C’est ce qu’elle dit de la vie, de l’amour, de la douleur et comment elle le dit. Le théâtre est lié à la beauté du verbe et la langue de Duras, aiguë, insistante comme le ressac, précise, est fulgurante. J’aime aller au théâtre pour être transportée dans mon intelligence.

Qu’est-ce qui vous a guidé vers «Hiroshima mon amour», ce scénario de Duras dont Alain Resnais a fait un film entêtant?

Je l’ai vu il y a très longtemps. Il m’en restait des images, des phrases. Je voulais me confronter à l’écriture de Duras, pas au film. Etant moi-même de nature obsessionnelle, j’aime ceux qui sont envahis par une obsession. J’aime dans Hiroshima mon amour non seulement l’aveu d’amour d’une femme, Elle, mais sa façon de s’opposer à la société.

C’est une hors-la-loi, ce qui doit vous plaire?

Oui. Marguerite met en scène une femme qui est tombée amoureuse d’un soldat allemand, qui a été châtiée de manière ignoble pour cela, tondue à la Libération, et qui se prend, plus tard, de passion pour un Japonais. Il appartient lui aussi au camp ennemi, à l’Axe. C’est comme si l’amour donnait tous les courages, toutes les libertés d’esprit.

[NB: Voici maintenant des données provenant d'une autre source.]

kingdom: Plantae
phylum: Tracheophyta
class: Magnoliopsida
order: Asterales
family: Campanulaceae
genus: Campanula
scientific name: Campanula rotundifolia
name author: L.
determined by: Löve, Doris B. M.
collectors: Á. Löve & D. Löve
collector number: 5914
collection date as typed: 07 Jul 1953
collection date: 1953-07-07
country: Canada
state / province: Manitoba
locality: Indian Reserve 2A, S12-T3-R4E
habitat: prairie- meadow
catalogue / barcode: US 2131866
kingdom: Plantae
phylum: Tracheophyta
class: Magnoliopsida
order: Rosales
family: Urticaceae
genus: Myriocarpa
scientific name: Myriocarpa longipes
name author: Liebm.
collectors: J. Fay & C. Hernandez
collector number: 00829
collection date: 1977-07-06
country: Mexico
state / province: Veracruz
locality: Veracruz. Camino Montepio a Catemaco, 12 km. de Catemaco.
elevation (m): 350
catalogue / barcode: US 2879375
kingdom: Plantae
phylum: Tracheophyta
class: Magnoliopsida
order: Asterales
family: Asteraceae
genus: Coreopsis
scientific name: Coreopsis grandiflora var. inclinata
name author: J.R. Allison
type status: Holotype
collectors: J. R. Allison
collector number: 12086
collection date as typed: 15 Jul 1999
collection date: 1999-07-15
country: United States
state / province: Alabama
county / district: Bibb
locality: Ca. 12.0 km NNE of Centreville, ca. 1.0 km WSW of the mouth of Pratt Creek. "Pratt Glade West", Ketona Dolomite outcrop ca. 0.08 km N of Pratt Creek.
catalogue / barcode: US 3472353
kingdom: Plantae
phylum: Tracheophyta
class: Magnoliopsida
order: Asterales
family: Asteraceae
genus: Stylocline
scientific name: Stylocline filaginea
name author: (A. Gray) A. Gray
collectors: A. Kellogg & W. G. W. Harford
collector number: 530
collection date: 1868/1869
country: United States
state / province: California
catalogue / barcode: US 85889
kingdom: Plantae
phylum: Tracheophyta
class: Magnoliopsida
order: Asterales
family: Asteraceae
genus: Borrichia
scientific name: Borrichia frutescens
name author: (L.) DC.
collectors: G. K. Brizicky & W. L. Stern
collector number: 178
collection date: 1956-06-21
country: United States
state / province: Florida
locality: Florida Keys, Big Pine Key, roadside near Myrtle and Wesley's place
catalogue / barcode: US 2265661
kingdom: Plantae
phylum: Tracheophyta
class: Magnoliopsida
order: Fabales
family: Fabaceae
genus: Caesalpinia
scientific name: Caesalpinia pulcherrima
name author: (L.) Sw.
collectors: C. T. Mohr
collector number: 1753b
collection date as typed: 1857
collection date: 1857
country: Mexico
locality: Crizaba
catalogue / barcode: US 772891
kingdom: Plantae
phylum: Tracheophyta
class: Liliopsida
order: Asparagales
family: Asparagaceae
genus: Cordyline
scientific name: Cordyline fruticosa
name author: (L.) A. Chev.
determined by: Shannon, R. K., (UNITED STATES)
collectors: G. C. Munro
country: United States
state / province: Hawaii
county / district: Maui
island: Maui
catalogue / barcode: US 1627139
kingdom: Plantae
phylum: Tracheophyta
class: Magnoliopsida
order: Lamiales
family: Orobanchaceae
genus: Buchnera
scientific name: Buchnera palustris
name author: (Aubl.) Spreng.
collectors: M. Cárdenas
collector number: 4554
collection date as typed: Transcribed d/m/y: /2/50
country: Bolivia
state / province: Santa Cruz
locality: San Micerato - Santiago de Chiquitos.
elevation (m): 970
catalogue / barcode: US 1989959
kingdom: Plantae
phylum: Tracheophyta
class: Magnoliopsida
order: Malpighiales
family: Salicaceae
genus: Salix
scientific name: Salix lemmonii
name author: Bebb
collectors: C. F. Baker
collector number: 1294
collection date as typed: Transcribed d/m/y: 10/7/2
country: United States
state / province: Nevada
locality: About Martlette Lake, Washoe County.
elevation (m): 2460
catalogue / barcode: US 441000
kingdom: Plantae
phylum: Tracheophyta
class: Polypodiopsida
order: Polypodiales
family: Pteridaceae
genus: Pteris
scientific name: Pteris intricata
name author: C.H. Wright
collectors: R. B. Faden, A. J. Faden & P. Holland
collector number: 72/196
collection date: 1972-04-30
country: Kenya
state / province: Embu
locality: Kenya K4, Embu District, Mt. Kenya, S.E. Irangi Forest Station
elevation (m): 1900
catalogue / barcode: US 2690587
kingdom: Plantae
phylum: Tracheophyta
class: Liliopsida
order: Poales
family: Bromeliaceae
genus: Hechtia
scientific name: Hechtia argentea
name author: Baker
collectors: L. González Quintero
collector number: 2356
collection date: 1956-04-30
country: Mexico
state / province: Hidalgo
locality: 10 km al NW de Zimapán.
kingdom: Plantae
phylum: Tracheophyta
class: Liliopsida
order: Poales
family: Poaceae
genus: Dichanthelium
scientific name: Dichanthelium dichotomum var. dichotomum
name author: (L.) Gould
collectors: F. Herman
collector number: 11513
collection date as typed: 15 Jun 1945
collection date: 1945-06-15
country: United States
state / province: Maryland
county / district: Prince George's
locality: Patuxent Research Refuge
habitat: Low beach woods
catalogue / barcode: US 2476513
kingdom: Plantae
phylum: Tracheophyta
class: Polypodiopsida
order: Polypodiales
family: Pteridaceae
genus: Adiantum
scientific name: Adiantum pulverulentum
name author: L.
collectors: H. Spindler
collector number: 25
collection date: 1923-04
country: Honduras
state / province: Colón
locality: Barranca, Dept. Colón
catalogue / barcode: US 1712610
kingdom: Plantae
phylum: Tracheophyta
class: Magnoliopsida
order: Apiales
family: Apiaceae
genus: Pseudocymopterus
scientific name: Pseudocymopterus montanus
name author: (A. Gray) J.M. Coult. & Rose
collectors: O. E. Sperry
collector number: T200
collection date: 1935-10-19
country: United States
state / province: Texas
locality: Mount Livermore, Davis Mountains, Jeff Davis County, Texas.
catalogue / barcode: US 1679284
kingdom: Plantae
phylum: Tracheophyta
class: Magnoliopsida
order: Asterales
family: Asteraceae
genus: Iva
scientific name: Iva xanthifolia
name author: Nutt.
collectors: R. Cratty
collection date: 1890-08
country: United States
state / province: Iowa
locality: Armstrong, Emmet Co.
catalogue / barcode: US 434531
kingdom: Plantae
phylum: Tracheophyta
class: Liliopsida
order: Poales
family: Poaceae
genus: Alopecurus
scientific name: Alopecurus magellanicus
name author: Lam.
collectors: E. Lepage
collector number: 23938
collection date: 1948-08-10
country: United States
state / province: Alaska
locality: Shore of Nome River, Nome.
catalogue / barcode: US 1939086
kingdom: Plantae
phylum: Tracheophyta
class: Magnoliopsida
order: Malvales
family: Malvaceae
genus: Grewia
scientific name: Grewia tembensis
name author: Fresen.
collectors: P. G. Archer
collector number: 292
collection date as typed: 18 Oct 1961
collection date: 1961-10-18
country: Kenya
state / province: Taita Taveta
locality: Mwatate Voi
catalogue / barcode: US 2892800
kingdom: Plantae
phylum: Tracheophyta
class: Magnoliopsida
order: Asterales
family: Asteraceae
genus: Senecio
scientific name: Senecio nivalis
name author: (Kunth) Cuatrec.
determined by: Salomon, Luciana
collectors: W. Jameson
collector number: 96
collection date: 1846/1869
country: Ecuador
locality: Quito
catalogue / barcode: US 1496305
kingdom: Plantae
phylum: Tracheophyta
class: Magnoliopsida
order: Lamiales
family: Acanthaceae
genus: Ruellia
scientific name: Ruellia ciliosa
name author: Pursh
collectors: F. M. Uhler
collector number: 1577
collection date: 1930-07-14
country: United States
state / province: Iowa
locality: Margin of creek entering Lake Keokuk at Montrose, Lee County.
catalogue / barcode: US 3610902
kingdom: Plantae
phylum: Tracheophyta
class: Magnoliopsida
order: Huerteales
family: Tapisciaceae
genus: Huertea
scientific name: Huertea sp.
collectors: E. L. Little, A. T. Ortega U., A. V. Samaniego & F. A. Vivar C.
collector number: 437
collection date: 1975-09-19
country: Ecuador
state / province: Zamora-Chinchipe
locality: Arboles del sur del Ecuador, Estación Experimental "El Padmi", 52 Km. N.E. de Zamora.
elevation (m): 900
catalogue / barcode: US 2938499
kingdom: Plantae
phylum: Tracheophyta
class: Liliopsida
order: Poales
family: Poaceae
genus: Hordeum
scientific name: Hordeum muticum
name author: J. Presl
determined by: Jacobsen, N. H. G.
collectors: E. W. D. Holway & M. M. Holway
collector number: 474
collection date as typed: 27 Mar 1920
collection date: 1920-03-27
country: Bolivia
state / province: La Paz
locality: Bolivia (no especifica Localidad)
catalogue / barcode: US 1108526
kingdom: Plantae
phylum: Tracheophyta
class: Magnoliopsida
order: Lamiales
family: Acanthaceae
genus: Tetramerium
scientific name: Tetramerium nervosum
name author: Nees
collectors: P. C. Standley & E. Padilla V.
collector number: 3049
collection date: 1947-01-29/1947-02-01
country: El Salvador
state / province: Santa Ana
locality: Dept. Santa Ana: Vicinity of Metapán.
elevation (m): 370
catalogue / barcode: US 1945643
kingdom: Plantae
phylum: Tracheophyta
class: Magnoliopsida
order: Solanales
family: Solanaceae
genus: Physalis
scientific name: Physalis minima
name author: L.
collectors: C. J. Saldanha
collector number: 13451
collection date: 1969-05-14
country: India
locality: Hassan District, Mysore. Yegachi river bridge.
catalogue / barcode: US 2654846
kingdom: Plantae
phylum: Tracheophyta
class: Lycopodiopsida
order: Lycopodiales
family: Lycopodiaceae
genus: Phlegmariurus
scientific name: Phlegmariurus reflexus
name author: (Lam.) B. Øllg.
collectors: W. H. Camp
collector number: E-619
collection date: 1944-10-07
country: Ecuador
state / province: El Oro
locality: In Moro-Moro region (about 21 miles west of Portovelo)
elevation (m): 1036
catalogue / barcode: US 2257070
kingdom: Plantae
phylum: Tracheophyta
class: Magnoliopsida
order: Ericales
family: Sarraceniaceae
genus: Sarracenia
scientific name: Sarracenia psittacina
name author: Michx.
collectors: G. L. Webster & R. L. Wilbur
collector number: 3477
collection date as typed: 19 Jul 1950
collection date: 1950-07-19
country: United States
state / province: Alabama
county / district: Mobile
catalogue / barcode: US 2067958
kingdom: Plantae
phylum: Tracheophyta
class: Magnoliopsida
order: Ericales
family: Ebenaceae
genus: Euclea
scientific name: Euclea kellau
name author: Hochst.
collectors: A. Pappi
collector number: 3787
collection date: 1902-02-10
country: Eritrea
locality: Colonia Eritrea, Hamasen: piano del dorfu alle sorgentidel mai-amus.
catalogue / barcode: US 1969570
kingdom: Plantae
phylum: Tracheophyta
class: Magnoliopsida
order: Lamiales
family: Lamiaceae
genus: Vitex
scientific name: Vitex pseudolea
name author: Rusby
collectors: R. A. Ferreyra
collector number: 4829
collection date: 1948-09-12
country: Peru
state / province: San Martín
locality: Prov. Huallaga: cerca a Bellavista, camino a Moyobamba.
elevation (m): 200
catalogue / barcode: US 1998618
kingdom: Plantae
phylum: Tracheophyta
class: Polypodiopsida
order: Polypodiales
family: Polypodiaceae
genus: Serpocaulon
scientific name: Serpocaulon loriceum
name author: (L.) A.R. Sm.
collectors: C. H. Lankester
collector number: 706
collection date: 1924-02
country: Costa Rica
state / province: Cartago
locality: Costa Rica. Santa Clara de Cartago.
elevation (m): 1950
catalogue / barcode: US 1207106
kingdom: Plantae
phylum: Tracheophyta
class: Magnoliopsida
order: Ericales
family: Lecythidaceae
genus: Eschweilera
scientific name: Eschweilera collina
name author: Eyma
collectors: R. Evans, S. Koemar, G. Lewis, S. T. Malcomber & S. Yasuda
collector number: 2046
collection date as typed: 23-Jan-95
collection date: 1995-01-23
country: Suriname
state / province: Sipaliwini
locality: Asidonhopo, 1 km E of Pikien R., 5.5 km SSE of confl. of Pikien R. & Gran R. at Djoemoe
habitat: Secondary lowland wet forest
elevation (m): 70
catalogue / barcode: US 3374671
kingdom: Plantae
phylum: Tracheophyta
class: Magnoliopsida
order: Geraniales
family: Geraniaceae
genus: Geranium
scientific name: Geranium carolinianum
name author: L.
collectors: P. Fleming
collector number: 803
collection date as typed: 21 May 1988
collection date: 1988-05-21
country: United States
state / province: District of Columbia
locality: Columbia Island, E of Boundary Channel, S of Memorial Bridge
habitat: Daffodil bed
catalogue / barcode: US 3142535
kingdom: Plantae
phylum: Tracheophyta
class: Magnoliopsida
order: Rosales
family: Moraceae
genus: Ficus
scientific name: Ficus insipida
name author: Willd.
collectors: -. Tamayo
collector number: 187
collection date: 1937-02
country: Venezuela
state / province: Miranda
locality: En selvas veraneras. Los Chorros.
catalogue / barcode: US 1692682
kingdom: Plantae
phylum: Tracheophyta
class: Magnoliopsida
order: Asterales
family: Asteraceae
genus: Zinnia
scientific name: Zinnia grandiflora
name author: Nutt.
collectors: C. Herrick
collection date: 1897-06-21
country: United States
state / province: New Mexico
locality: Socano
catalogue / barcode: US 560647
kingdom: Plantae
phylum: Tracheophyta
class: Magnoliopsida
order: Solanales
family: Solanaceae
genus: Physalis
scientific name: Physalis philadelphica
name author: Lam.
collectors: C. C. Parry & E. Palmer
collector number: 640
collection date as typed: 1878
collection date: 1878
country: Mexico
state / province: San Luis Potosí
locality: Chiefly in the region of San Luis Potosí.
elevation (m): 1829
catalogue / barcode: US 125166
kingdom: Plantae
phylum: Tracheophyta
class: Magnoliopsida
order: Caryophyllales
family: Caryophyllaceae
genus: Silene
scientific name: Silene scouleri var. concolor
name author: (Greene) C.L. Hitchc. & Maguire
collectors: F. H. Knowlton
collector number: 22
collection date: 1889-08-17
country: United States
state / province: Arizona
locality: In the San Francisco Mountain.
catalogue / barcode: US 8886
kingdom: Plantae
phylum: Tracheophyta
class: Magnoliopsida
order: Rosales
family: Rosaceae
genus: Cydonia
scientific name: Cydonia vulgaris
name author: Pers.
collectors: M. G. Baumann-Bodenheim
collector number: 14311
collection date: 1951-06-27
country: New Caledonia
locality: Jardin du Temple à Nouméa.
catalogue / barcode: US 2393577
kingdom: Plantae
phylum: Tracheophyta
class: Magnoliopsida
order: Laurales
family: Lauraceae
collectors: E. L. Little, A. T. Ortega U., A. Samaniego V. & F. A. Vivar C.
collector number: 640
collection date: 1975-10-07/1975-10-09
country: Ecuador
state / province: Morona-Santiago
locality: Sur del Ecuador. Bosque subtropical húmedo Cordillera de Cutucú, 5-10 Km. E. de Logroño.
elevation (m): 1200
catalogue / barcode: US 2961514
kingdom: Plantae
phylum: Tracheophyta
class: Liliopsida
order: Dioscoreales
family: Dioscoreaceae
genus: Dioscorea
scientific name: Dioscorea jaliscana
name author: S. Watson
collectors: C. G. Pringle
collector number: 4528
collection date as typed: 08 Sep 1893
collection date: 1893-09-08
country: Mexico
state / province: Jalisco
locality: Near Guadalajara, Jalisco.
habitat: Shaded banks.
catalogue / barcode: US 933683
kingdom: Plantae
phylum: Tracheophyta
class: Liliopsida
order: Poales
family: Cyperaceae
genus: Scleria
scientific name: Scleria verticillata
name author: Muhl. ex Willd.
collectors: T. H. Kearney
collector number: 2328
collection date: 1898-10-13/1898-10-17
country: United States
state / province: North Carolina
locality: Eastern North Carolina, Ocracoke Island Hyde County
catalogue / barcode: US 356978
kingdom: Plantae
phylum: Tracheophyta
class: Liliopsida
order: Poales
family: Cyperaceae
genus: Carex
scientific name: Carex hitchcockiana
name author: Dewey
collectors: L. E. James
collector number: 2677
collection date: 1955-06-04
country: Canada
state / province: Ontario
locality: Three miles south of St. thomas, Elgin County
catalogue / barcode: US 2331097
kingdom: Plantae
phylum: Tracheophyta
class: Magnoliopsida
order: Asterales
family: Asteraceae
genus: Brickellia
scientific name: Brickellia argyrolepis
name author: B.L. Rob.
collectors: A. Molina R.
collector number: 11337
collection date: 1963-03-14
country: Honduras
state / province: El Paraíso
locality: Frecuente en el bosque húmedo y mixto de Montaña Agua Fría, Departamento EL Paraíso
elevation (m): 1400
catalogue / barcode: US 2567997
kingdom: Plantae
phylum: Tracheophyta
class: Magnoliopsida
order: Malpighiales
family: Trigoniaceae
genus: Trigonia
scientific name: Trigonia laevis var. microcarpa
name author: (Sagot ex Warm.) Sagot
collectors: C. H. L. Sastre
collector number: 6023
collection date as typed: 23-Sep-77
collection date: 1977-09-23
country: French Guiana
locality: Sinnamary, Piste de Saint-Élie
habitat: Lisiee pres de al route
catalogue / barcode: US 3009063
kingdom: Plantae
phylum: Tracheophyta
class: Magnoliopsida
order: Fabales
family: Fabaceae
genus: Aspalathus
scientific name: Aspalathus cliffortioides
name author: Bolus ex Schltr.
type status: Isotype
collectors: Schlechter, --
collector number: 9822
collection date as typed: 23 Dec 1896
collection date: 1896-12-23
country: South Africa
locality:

Dans «Hiroshima mon amour», Elle aime à corps perdu, comme Mathilde dans «La Femme d’à côté»…

Duras nous dit que l’amour ne consiste pas à s’arranger avec les choses de la vie. Elle a cette phrase magique: «Attendre l’amour, c’est déjà de l’amour. Et avoir perdu l’amour, c’est encore de l’amour.» Elle accepte d’être ravie et son œuvre aspire à se saisir de cet état-là, immoral, amoral, peu importe. Elle veut énoncer la vérité, sa vérité. Dans La Musica, elle écrit: «Aucune histoire d’amour ne résiste à un inconnu qui entre dans un bar.» Nous sommes des bombes à retardement: une porte s’ouvre, la passion passe, les cendres menacent.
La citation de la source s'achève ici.